Dedicating ourselves to truly understanding the nuances of resilience, ACEs and the effects of toxic stress on brain development brings new knowledge and new vocabulary to our understanding of health for the whole person and, in some cases, whole communities. It has the potential to help us communicate across boundaries, not only in the health care system, but across other systems as well – justice, education, children and families’ services, to name a few. This is something that Community Health Centres are already doing, as multi-sector organizations.
We imagine a system of health care where health researchers, physicians, nurses, administrators and others all understand the role of ACEs in preventing disease for future generations; grasping the role of resilience in stabilizing and maintaining relationships with clients to slow or reverse the impact of childhood exposure to toxic stress.
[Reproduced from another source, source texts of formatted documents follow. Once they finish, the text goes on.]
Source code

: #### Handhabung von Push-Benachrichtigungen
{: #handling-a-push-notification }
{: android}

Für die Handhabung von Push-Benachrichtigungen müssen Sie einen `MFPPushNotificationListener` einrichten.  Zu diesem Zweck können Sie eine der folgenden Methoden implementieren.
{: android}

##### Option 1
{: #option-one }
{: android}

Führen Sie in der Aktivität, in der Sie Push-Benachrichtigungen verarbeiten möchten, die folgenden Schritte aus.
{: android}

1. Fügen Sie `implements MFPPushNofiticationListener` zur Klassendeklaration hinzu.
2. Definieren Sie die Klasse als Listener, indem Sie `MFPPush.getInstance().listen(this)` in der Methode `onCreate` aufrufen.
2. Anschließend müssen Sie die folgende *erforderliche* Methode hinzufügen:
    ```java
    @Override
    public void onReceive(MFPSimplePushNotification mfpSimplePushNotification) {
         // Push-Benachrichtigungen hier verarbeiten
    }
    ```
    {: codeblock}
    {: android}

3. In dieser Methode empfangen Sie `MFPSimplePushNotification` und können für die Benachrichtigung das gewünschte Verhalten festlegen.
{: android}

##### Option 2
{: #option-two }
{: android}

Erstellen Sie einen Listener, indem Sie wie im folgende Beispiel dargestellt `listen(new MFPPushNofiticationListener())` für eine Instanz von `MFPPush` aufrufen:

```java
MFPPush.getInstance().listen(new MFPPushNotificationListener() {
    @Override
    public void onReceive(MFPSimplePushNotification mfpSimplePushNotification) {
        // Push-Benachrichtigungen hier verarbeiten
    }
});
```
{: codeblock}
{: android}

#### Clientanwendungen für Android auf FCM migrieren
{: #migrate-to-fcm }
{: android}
The science is in on this. We know that lasting issues like poverty, lack of affordable housing, food insecurity, social isolation, family and neighborhood violence, and sexual abuse will lead to bad physical and mental health outcomes. We need members from all corners of the health system to take up a call to action. We need to reduce toxic stress wherever we can find it in our communities so that we can see reduced suffering and lowered economic costs later.
You don’t have to wait for others to act. You can start now by accessing the Alberta Family Wellness Initiative. They have created a comprehensive, free online course that can be used for professional development credits across many disciplines. Some of our staff have taken the course and have learned a lot. We think everyone in the health and social service sectors should take it and think about how to change our communication and practices to address toxic stress.